Although university can be all about fun, while you should relish this opportunity to make friends and enjoy socialising, uni is also a great way to kickstart your career.
Read on for our advice for students starting university and how to make the most of the uni experience in terms of your career.
What subject should you study at uni
This is a decision you’ll need to make long before you arrive at your student accommodation with your worldly belongings – but it’s an important one.
The subject you choose to study at university will likely shape your career in one way or another, so take the time to really consider what you might want to do after graduating. We know it’s tough trying to imagine working life when you’re still at school, but trust us – you’ll thank yourself later. You’ll find your studies easier if you choose a subject you are passionate about and find interesting. If you really don’t know what you want to do, speak to your teachers or careers counsellor for some advice.
Make the most of your first year
Although it can be tempting to slack off in first year, it’s a good idea to try to stay focused. By instilling good habits during the first year of your degree, you’ll be setting yourself up for success in the rest of your time at uni. Attending lectures, doing your seminar prep and handing in essays on time will become routine, meaning it won’t be such a shock to the system in your second and third years.
You’re likely to have more free time in your first time and less work to do, so take the opportunity to do some extra reading or research into your course. It doesn’t have to be boring – for example, if you’re studying history or art, you could take a trip to a museum or art gallery to enrich your studies. Students lucky enough to be living in cities like Lisbon will have access to some fascinating museums right on their doorstep.

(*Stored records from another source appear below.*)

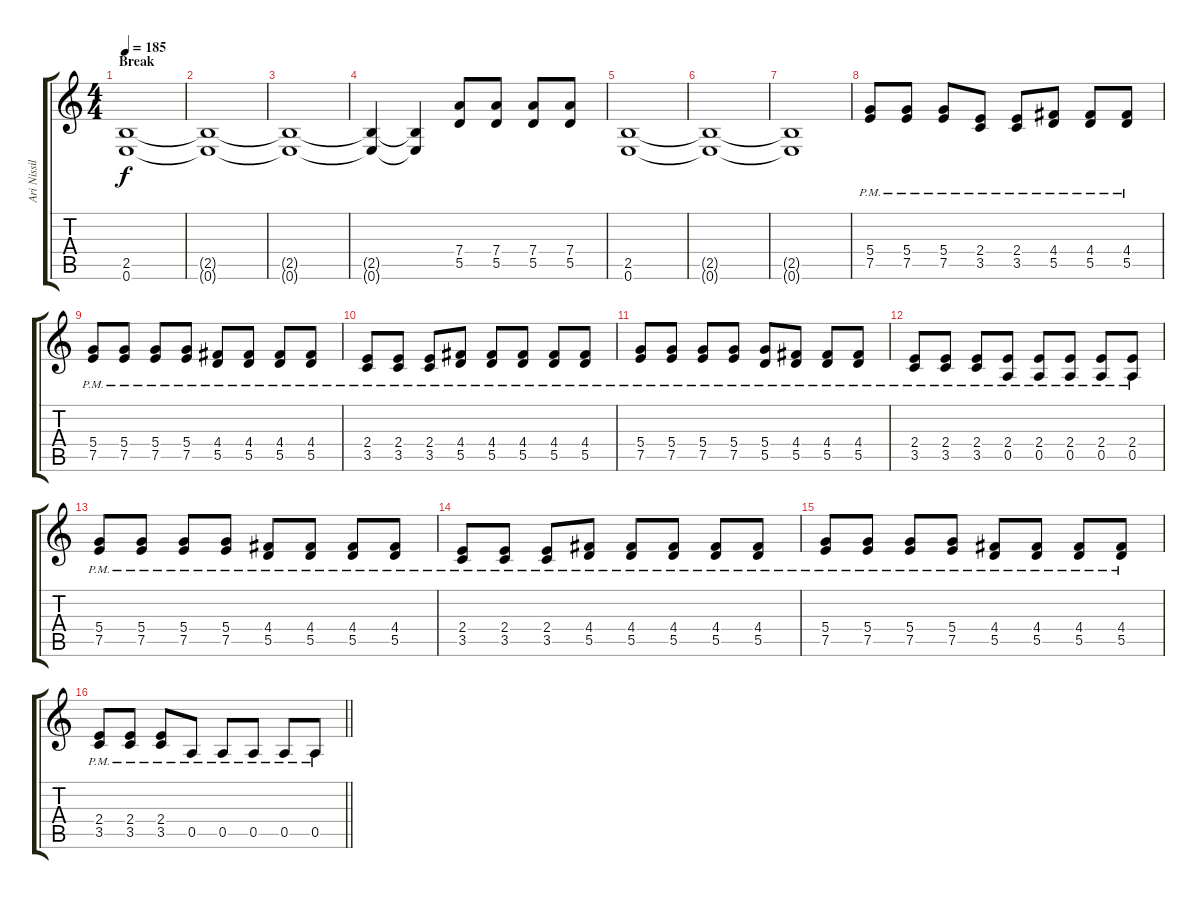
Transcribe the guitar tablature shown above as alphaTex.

\track ("Ari Nissilä '' WarTechs ''" "Ari Nissil") {instrument distortionguitar}
\staff {score tabs}
\tuning (E4 B3 G3 D3 A2 E2) {hide}
\ts (4 4)
\section ("" "Break")
\tempo 185
\clef g2
\ks c
(2.5 0.6).1{dy f} |
(2.5{t} 0.6{t}).1 |
(2.5{t} 0.6{t}).1 |
(2.5{t} 0.6{t}).4 (2.5{t} 0.6{t}).4 (7.4 5.5).8 (7.4 5.5).8 (7.4 5.5).8 (7.4 5.5).8 |
(2.5 0.6).1 |
(2.5{t} 0.6{t}).1 |
(2.5{t} 0.6{t}).1 |
(5.4{pm} 7.5{pm}).8 (5.4{pm} 7.5{pm}).8 (5.4{pm} 7.5{pm}).8 (2.4{pm} 3.5{pm}).8 (2.4{pm} 3.5{pm}).8 (4.4{pm} 5.5{pm}).8 (4.4{pm} 5.5{pm}).8 (4.4{pm} 5.5{pm}).8 |
(5.4{pm} 7.5{pm}).8 (5.4{pm} 7.5{pm}).8 (5.4{pm} 7.5{pm}).8 (5.4{pm} 7.5{pm}).8 (4.4{pm} 5.5{pm}).8 (4.4{pm} 5.5{pm}).8 (4.4{pm} 5.5{pm}).8 (4.4{pm} 5.5{pm}).8 |
(2.4{pm} 3.5{pm}).8 (2.4{pm} 3.5{pm}).8 (2.4{pm} 3.5{pm}).8 (4.4{pm} 5.5{pm}).8 (4.4{pm} 5.5{pm}).8 (4.4{pm} 5.5{pm}).8 (4.4{pm} 5.5{pm}).8 (4.4{pm} 5.5{pm}).8 |
(5.4{pm} 7.5{pm}).8 (5.4{pm} 7.5{pm}).8 (5.4{pm} 7.5{pm}).8 (5.4{pm} 7.5{pm}).8 (5.4{pm} 5.5{pm}).8 (4.4{pm} 5.5{pm}).8 (4.4{pm} 5.5{pm}).8 (4.4{pm} 5.5{pm}).8 |
(2.4{pm} 3.5{pm}).8 (2.4{pm} 3.5{pm}).8 (2.4{pm} 3.5{pm}).8 (2.4{pm} 0.5{pm}).8 (2.4{pm} 0.5{pm}).8 (2.4{pm} 0.5{pm}).8 (2.4{pm} 0.5{pm}).8 (2.4{pm} 0.5{pm}).8 |
(5.4{pm} 7.5{pm}).8 (5.4{pm} 7.5{pm}).8 (5.4{pm} 7.5{pm}).8 (5.4{pm} 7.5{pm}).8 (4.4{pm} 5.5{pm}).8 (4.4{pm} 5.5{pm}).8 (4.4{pm} 5.5{pm}).8 (4.4{pm} 5.5{pm}).8 |
(2.4{pm} 3.5{pm}).8 (2.4{pm} 3.5{pm}).8 (2.4{pm} 3.5{pm}).8 (4.4{pm} 5.5{pm}).8 (4.4{pm} 5.5{pm}).8 (4.4{pm} 5.5{pm}).8 (4.4{pm} 5.5{pm}).8 (4.4{pm} 5.5{pm}).8 |
(5.4{pm} 7.5{pm}).8 (5.4{pm} 7.5{pm}).8 (5.4{pm} 7.5{pm}).8 (5.4{pm} 7.5{pm}).8 (4.4{pm} 5.5{pm}).8 (4.4{pm} 5.5{pm}).8 (4.4{pm} 5.5{pm}).8 (4.4{pm} 5.5{pm}).8 |
\barLineRight lightlight
(2.4{pm} 3.5{pm}).8 (2.4{pm} 3.5{pm}).8 (2.4{pm} 3.5{pm}).8 0.5{pm}.8 0.5{pm}.8 0.5{pm}.8 0.5{pm}.8 0.5{pm}.8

Discussing your career options
Throughout your uni studies, try to take advantage of the resources available to you while you have them. All universities should have a career advice service where students can book appointments to discuss their career options and get an idea of what they might want to do after graduation. If your course doesn’t include a year abroad or a year in industry, university staff may be able to help you find a work placement to complete during or outside term time.
Do your best to make regular appointments to ensure you stay on track with your plans – after all, the careers advice staff are there to help you! Most career advice services will be able to help you spruce up your CV and go through some interview practice with you.
If you have a personal tutor, speak to them as well – having seen hundreds of students go through the same course as you, they’ll probably have invaluable expertise when it comes to working life.
Student societies and part-time jobs
While you’ll likely spend a lot of time hanging out with friends at uni, you can use your downtime to do some casual career research too. Joining student societies will introduce you to people from all walks of life – you never know, some of them may be able to help you along your career path!
Getting a part-time job is often a good plan while at uni. Not only does it give you a bit of extra cash, but it’s also a fantastic chance to experience the working world, plus it looks good on your CV. You’ll also develop some useful transferable skills, such as communication, leadership, teamwork and multitasking.
Finding a summer internship
The long student holidays are your chance to get some more career experience under your belt. Start looking for summer internships in advance and you’ll be rewarded with the top picks. Choose an industry relevant to your degree, or that interests you the most, and you’ll be able to develop an impressive skill set for your CV that future employers will find attractive.
Whatever you choose to do, any or all of these options will surely give you a headstart when it comes to your future career – good luck!